Spectral invariants, analysis of the Floer moduli spaces and geometry of the Hamiltonian diffeomorphism group

TL;DR

This paper uses spectral invariants and Floer theory to analyze Hamiltonian diffeomorphisms on symplectic manifolds, introducing a spectral norm and exploring length minimization properties with geometric analysis techniques.

Contribution

It constructs a spectral norm on the Hamiltonian diffeomorphism group and applies Floer theory to study length minimizing properties of Hamiltonian paths.

Findings

Spectral norm provides new lower bounds for Hamiltonian diffeomorphisms.

Application of Floer theory reveals length minimizing properties.

Development of geometric analysis techniques like adiabatic degeneration.

Abstract

In this paper, we apply spectral invariants, constructed in [Oh5,8], to the study of Hamiltonian diffeomorphisms of closed symplectic manifolds $(M,\omega)$. Using spectral invariants, we first construct an invariant norm called the {\it spectral norm} on the Hamiltonian diffeomorphism group and obtain several lower bounds for the spectral norm in terms of the $\e$-regularity theorem and the symplectic area of certain pseudo-holomorphic curves.
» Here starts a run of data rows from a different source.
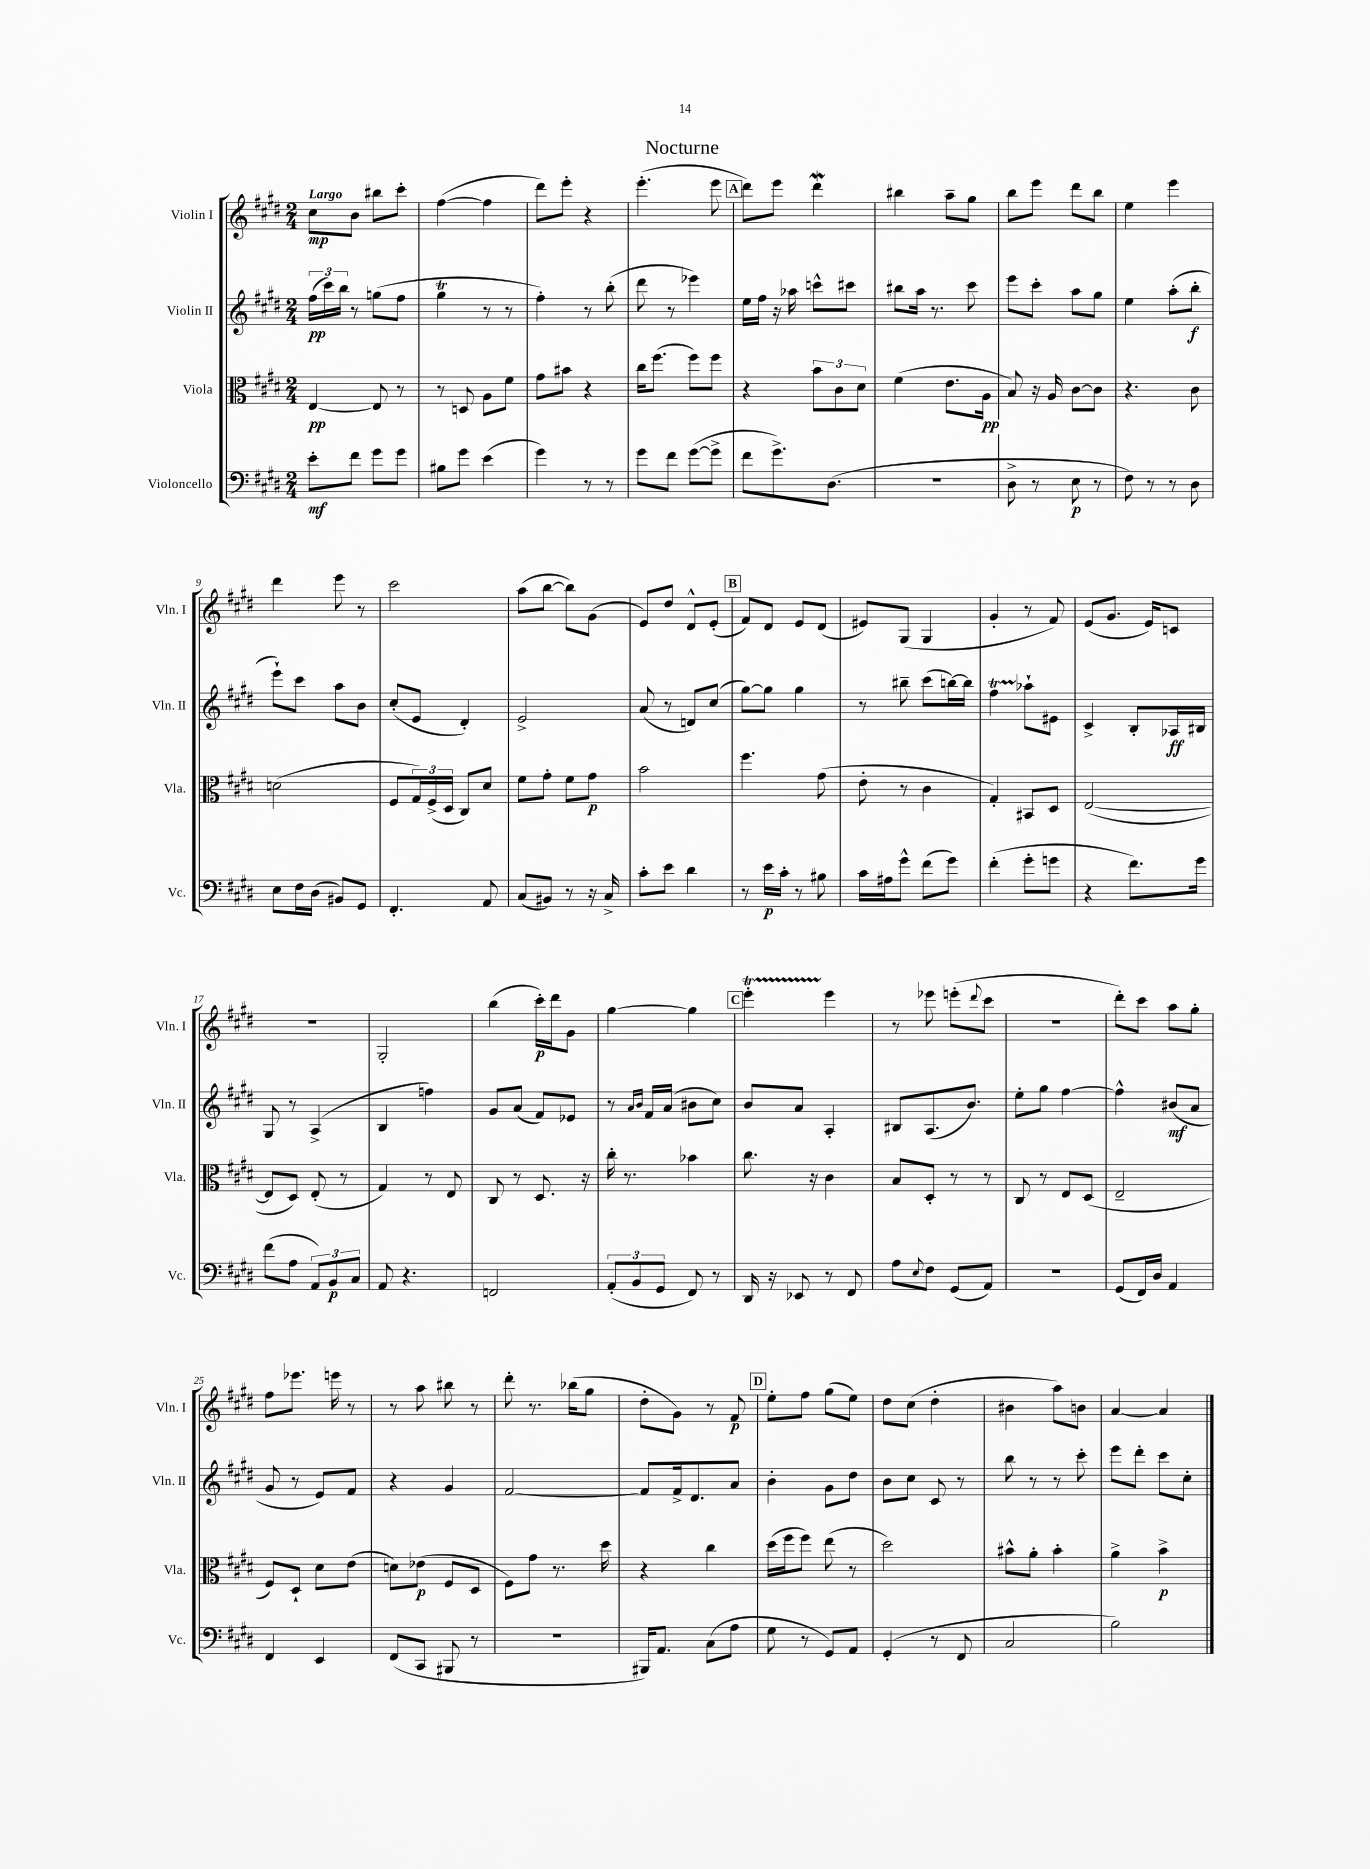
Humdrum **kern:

**kern	**kern	**kern	**kern
*staff4	*staff3	*staff2	*staff1
*clefF4	*clefC3	*clefG2	*clefG2
*k[f#c#g#d#]	*k[f#c#g#d#]	*k[f#c#g#d#]	*k[f#c#g#d#]
*M2/4	*M2/4	*M2/4	*M2/4
8e'	[4E	(24ff#	8cc#
.	.	24ccc#)	.
.	.	24bb	.
8f#	.	8r	8b
8g#	8E]	(8gg	8bb#
8g#	8r	8ff#	8ccc#'
=	=	=	=
8B#	8r	4gg#	([4ff#
8g#	8D	.	.
(4e	8A	8r	4ff#]
.	8f#	8r	.
=	=	=	=
4g#)	8g#	4ff#')	8ddd#)
.	8b#	.	8eee'
8r	4r	8r	4r
8r	.	(8bb'	.
=	=	=	=
8g#	16cc#	8ddd#	(4.eee'
.	(8.ff#	.	.
8f#	.	8r	.
([8g#	8ff#)	4eee-)	.
8g#^]	8ff#	.	8eee
=	=	=	=
8f#	4r	16ee	8ddd#)
.	.	16ff#	.
8.g#^)	.	16r	8eee
.	.	16aa-	.
.	12b	8ccc^^	4ddd#
(8.D#	.	.	.
.	12c#	.	.
.	.	8ccc#	.
.	12d#	.	.
=	=	=	=
2r	(4f#	8bb#	4bb#
.	.	16aa	.
.	.	8.r	.
.	8.e	.	8aa~
.	.	8ccc#	8gg#
.	16A	.	.
=	=	=	=
8D#^	8B)	8eee	8bb
8r	16r	8ccc#'	8eee
.	16A	.	.
8E	[8c#	8aa	8ddd#
8r	8c#]	8gg#	8bb
=	=	=	=
8F#)	4.r	4ee	4ee
8r	.	.	.
8r	.	(8aa'	4eee
8D#	8c#	8bb'	.
=	=	=	=
8E	(2d	8eee`)	4ddd#
16F#	.	8ccc#	.
(16D#	.	.	.
8BB#)	.	8aa	8eee
8GG#	.	8b	8r
=	=	=	=
4.FF#'	8F#	(8cc#'	2ccc#
.	24G#)	8e	.
.	(24F#^	.	.
.	24D#	.	.
.	8C#)	4d#')	.
8AA	8d#	.	.
=	=	=	=
(8C#	8f#	2e^	(8aa
8BB#)	8g#'	.	[8bb
8r	8f#	.	8bb])
16r	8g#	.	(8g#
16C#^	.	.	.
=	=	=	=
8c#'	2b	(8a	8e)
8e	.	8r	8dd#
4d#	.	8d)	8d#^^
.	.	(8cc#	(8e'
=	=	=	=
8r	4.ff#	[8gg#)	8f#)
16e	.	8gg#]	8d#
16c#'	.	.	.
8r	.	4gg#	8e
8B#	(8g#	.	(8d#
=	=	=	=
16c#	8e'	8r	8e#)
16A#	.	.	.
8g#^^	8r	8bb#~	(8G#
(8f#	4c#	(8ccc#	4G#
8g#)	.	[16bb)	.
.	.	16bb]	.
=	=	=	=
(4f#'	4G#')	4ff#	4g#'
8g#'	8BB#	8aa-`	8r
8g	8D#	8e#	8f#)
=	=	=	=
4r	([2E	4c#^	(8e
.	.	.	8.g#
8.f#)	.	8B'	.
.	.	.	16e)
.	.	16A-	8c
16g#	.	16B#	.
=	=	=	=
(8f#	8E]	8G#	2r
8A	8D#)	8r	.
12AA)	(8E'	(4A^	.
12BB	.	.	.
.	8r	.	.
12C#	.	.	.
=	=	=	=
8AA	4G#)	4B	2G#'
4.r	.	.	.
.	8r	4ff)	.
.	8E	.	.
=	=	=	=
2FF	8C#	8g#	(4bb
.	8r	(8a	.
.	8.D#	8f#)	16ccc#')
.	.	.	16ddd#
.	.	8e-	8g#
.	16r	.	.
=	=	=	=
(12AA'	16cc#'	8r	[4gg#
.	8.r	.	.
12BB	.	.	.
.	.	16qqa	.
.	.	16qqb	.
.	.	16f#	.
12GG#	.	.	.
.	.	(16a	.
8FF#)	4b-	8b#	4gg#]
8r	.	8cc#)	.
=	=	=	=
16DD#	8.cc#	8b	4eee'
16r	.	.	.
8EE-	.	8a	.
.	16r	.	.
8r	4c#	4A'	4eee
8FF#	.	.	.
=	=	=	=
8A	8B	8B#	8r
8qqE	.	.	.
8F#	8D#'	(8.A	8eee-
(8GG#	8r	.	(8eee'
.	.	8.b)	.
.	.	.	8qqddd#
8AA)	8r	.	8ccc#
=	=	=	=
2r	8C#	8ee'	2r
.	8r	8gg#	.
.	8E	[4ff#	.
.	(8D#	.	.
=	=	=	=
(8GG#	2E~	4ff#^^]	8ddd#')
16FF#)	.	.	8ccc#
16D#	.	.	.
4AA	.	(8b#	8aa
.	.	8a	8gg#'
=	=	=	=
4FF#	8F#)	8g#	8ff#
.	8D#`	8r	8.eee-
4EE	8d#	8e)	.
.	.	.	16eee
.	(8e	8f#	8r
=	=	=	=
(8FF#	8d)	4r	8r
8CC#	(8e-	.	8aa
8BBB#	8F#	4g#	8bb#
8r	8D#	.	8r
=	=	=	=
2r	8F#)	[2f#	8ddd#'
.	8g#	.	8.r
.	8.r	.	.
.	.	.	(16bb-
.	.	.	8gg#
.	16dd#	.	.
=	=	=	=
16BBB#)	4r	8f#]	8dd#'
8.AA	.	.	.
.	.	16f#^	8g#)
.	.	8.d#	.
(8C#	4cc#	.	8r
8A	.	8a	8f#
=	=	=	=
8G#	(16dd#	4b'	8ee'
.	16ff#	.	.
8r	8ff#)	.	8ff#
8GG#)	(8ee	8g#	(8gg#
8AA	8r	8dd#	8ee)
=	=	=	=
(4GG#'	2dd#)	8b	8dd#
.	.	8cc#	(8cc#
8r	.	8c#	4dd#'
8FF#	.	8r	.
=	=	=	=
2C#	8b#^^	8bb	4b#
.	8a'	8r	.
.	4b#'	8r	8aa)
.	.	8ccc#'	8b
=	=	=	=
2B)	4a^	8eee	[4a
.	.	8ddd#'	.
.	4b^	8ccc#	4a]
.	.	8cc#'	.
==	==	==	==
*-	*-	*-	*-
We then apply spectral invariants to the study of length minimizing properties of certain Hamiltonian paths {\it among all paths}. In addition to the construction of spectral invariants, these applications rely heavily on the {\it chain level Floer theory} and on some existence theorems with energy bounds of pseudo-holomorphic sections of certain Hamiltonian fibrations with prescribed monodromy. The existence scheme that we develop in this paper in turn relies on some careful geometric analysis involving {\it adiabatic degeneration} and {\it thick-thin decomposition} of the Floer moduli spaces which has an independent interest of its own. We assume that $(M,\omega)$ is {\it strongly semi-positive} throughout, which will be removed in a sequel.